Aksa menatap wajah istrinya tanpa berkedip. Membuat rona merah tercipta di wajah cantik itu, yang membuatnya semakin gemas.

"Gimana rasanya dikekepin suami? Enak, kan?" goda Aksa lagi. Dia mengulum senyum melihat istrinya yang salah tingkah.

"Nanti keliatan orang, malu tau." Hayu mencoba melepaskan diri. Dia merasa risih diperlakukan seperti ini. Bisa saja kan nanti ada orang datang.

"Apa lanjut di kamar? Ntar aku bilang papa gak usah kerja hari ini.
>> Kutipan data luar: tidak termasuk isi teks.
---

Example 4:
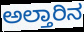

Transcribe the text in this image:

ಅಲ್ತಾರಿನ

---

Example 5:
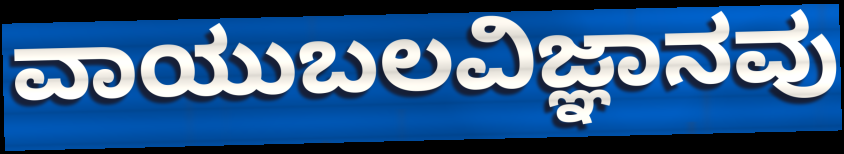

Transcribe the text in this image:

ವಾಯುಬಲವಿಜ್ಞಾನವುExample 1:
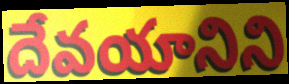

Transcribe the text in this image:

దేవయానిని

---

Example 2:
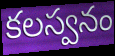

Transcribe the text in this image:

కలస్వనం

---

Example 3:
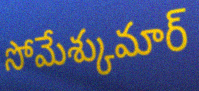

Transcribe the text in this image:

సోమేశ్కుమార్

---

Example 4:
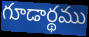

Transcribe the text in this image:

గూడార్థము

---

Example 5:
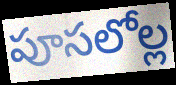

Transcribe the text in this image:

పూసలోల్లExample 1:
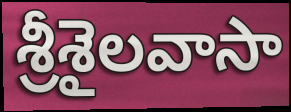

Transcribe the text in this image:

శ్రీశైలవాసా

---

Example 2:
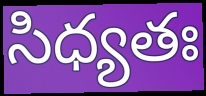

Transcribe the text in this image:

సిధ్యతః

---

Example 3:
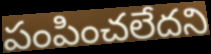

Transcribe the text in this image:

పంపించలేదని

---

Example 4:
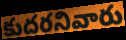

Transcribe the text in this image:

కుదరనివారు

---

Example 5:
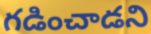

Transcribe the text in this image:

గడించాడనిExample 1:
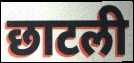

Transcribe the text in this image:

छाटली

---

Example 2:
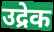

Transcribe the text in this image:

उद्रेक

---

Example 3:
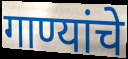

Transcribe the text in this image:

गाण्यांचे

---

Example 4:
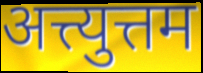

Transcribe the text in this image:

अत्त्युत्तम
Lagi bikin cucu," bisiknya. mesra.

"Ud--"

"Eh maaf mama ganggu." Sarah merasa tak enak hati saat melihat anak menantunya berpelukan di depan rumah.

Tadi dia berjalan ke depan menyusul Hayu dan ingin mengajak putrinya ke dapur mencoba resep baru, mumpung masih cuti kerja. Tapi tak sengaja malah melihat mereka berduaan.
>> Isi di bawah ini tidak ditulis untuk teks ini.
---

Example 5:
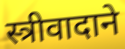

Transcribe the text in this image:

स्त्रीवादाने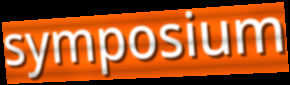
symposium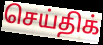
செய்திக்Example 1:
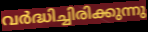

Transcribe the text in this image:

വർദ്ധിച്ചിരിക്കുന്നു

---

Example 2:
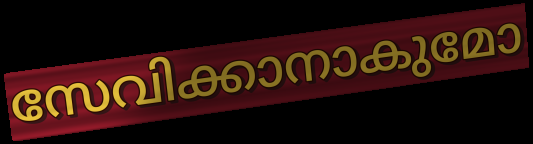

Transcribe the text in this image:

സേവിക്കാനാകുമോ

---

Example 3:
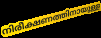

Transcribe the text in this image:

നിരീക്ഷണത്തിനായുള്ള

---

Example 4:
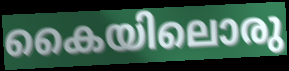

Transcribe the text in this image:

കൈയിലൊരു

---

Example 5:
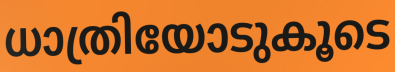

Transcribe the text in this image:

"Gak apa-apa, Ma." Mereka segera melepaskan diri.

Aksa merapikan pakaiannya lalu bersalaman dengan Sarah dan berpamitan. Wanita paruh baya itu langsung berjalan ke dalam setelahnya.

Dia membawa mobil sendiri, sehingga garasi rumah itu menjadi penuh. Untungngnya halaman rumah Danu cukup luas sehingga masih cukup untuk mobilnya.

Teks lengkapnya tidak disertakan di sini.